Risk-Adjusted Performance

9 of 100

 
Weak
 
Strong
OK
Compared to the overall equity markets, risk-adjusted returns on investments in Novo Nordisk AS are ranked lower than 9 (%) of all global equities and portfolios over the last 90 days. Despite nearly fragile basic indicators, Novo Nordisk reported solid returns over the last few months and may actually be approaching a breakup point.
ABIVAX Socit Anonyme 

Risk-Adjusted Performance

0 of 100

 
Weak
 
Strong
Very Weak
Over the last 90 days ABIVAX Socit Anonyme has generated negative risk-adjusted returns adding no value to investors with long positions. Despite nearly stable basic indicators, ABIVAX Socit is not utilizing all of its potentials. The current stock price disturbance, may contribute to mid-run losses for the stockholders.

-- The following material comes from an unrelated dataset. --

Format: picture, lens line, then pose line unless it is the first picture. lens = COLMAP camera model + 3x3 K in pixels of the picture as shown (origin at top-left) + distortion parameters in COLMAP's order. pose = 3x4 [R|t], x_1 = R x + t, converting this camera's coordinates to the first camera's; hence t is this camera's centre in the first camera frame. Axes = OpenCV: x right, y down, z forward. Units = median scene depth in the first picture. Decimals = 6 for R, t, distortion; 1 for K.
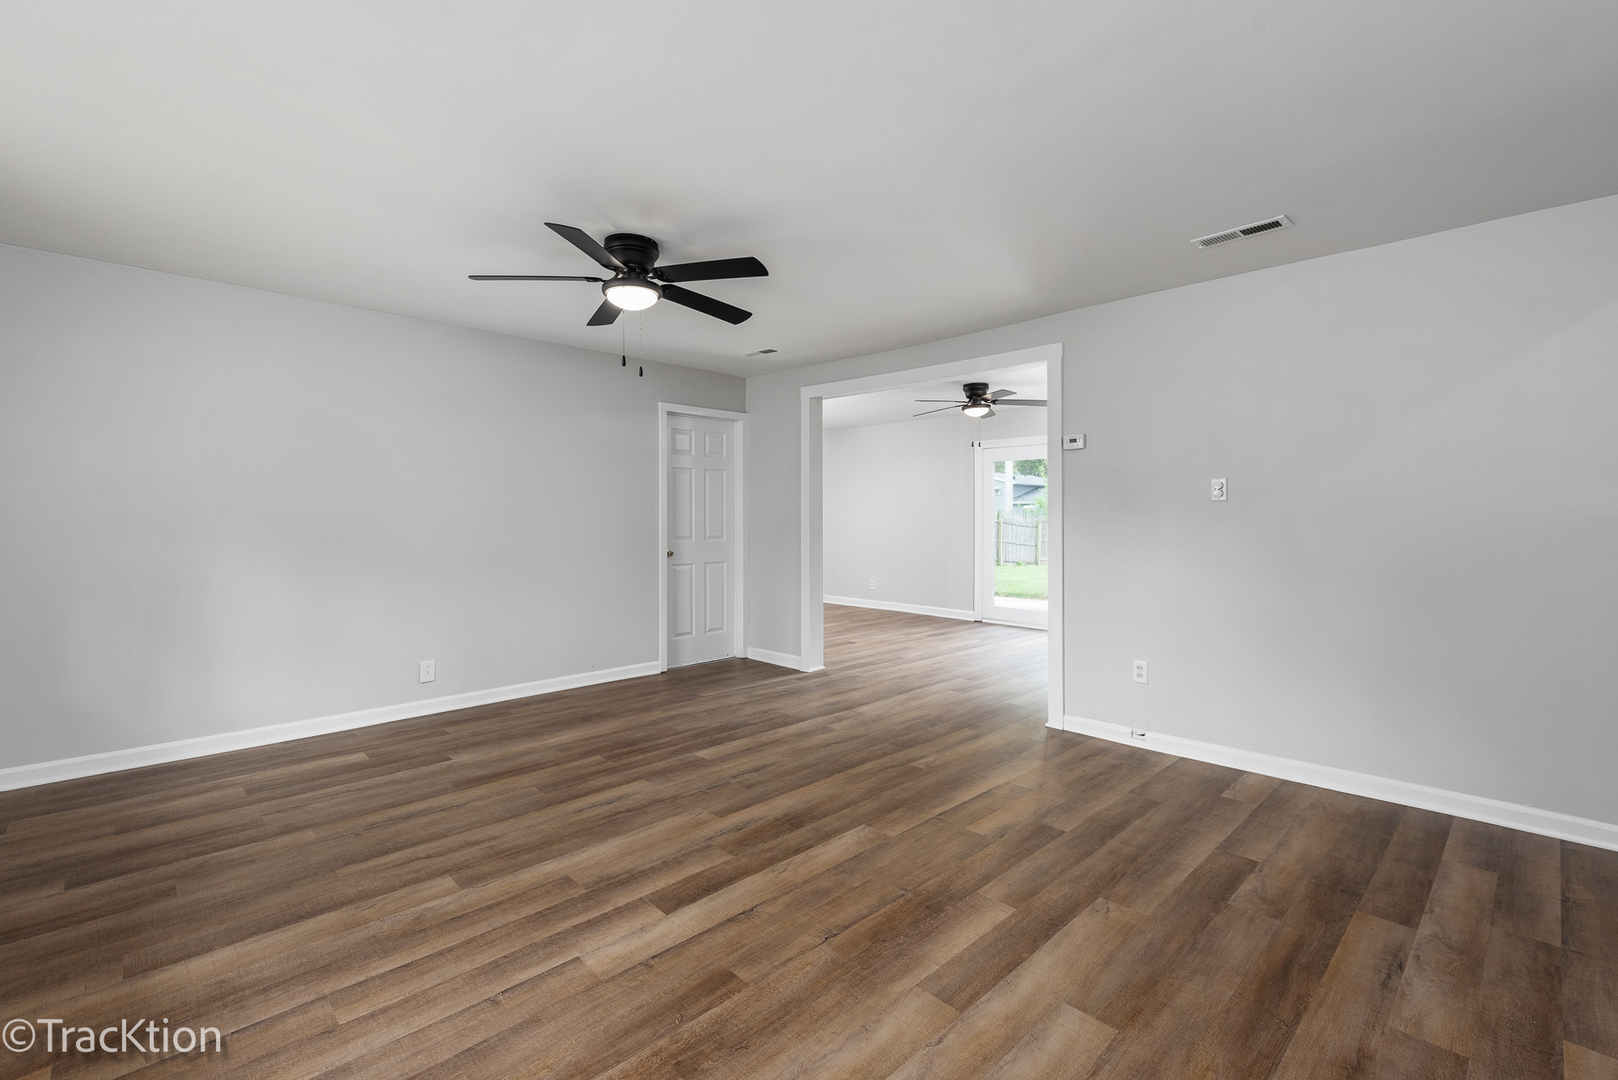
lens RADIAL K [[716.2, 0, 812.3], [0, 716.2, 507.9], [0, 0, 1]] dist [0.009425, -0.000523]
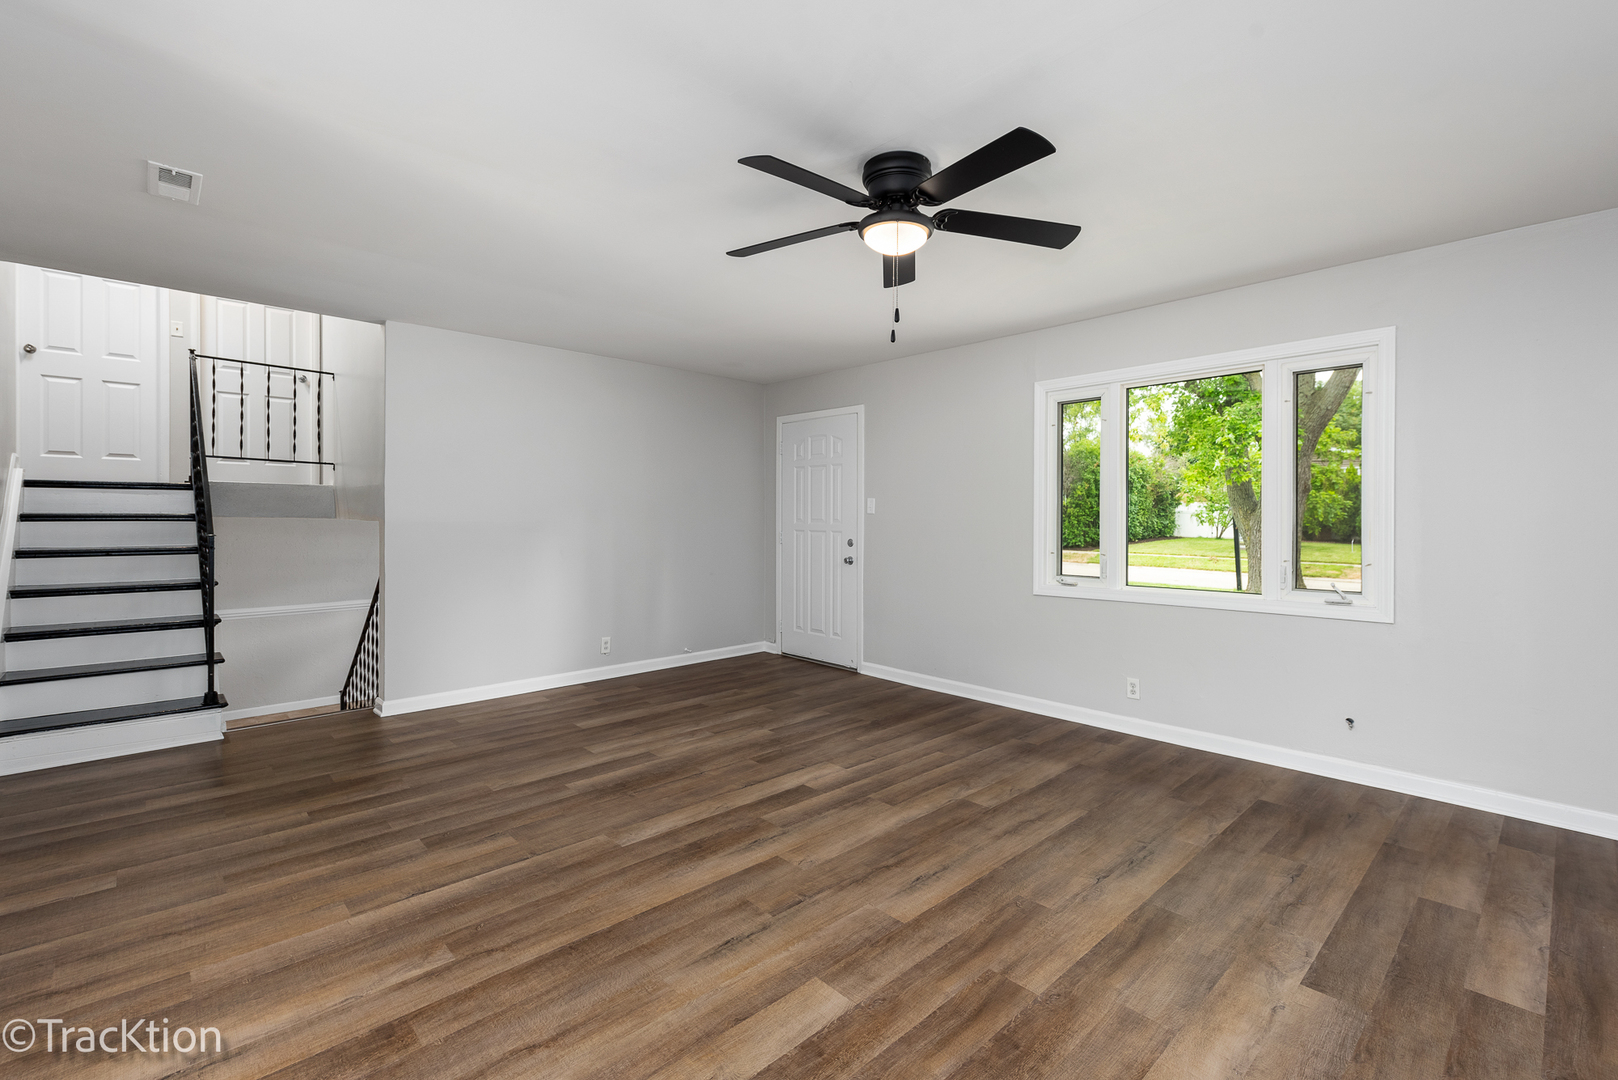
lens RADIAL K [[716.2, 0, 812.3], [0, 716.2, 507.9], [0, 0, 1]] dist [0.009425, -0.000523]
pose [[-0.999880, -0.005487, 0.014479, -0.192806], [-0.005752, 0.999816, -0.018307, 0.016992], [-0.014376, -0.018388, -0.999728, 2.006411]]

Novo Nordisk and ABIVAX Socit Volatility Contrast

   Predicted Return Density   
       Returns  

Pair Trading with Novo Nordisk and ABIVAX Socit

The main advantage of trading using opposite Novo Nordisk and ABIVAX Socit positions is that it hedges away some unsystematic risk. Because of two separate transactions, even if Novo Nordisk position performs unexpectedly, ABIVAX Socit can make up some of the losses. Pair trading also minimizes risk from directional movements in the market. For example, if an entire industry or sector drops because of unexpected headlines, the short position in ABIVAX Socit will offset losses from the drop in ABIVAX Socit's long position.
The idea behind Novo Nordisk AS and ABIVAX Socit Anonyme pairs trading is to make the combined position market-neutral, meaning the overall market's direction will not affect its win or loss (or potential downside or upside). This can be achieved by designing a pairs trade with two highly correlated stocks or equities that operate in a similar space or sector, making it possible to obtain profits through simple and relatively low-risk investment.
Check out your portfolio center.
Note that this page's information should be used as a complementary analysis to find the right mix of equity instruments to add to your existing portfolios or create a brand new portfolio. You can also try the Sectors module to list of equity sectors categorizing publicly traded companies based on their primary business activities.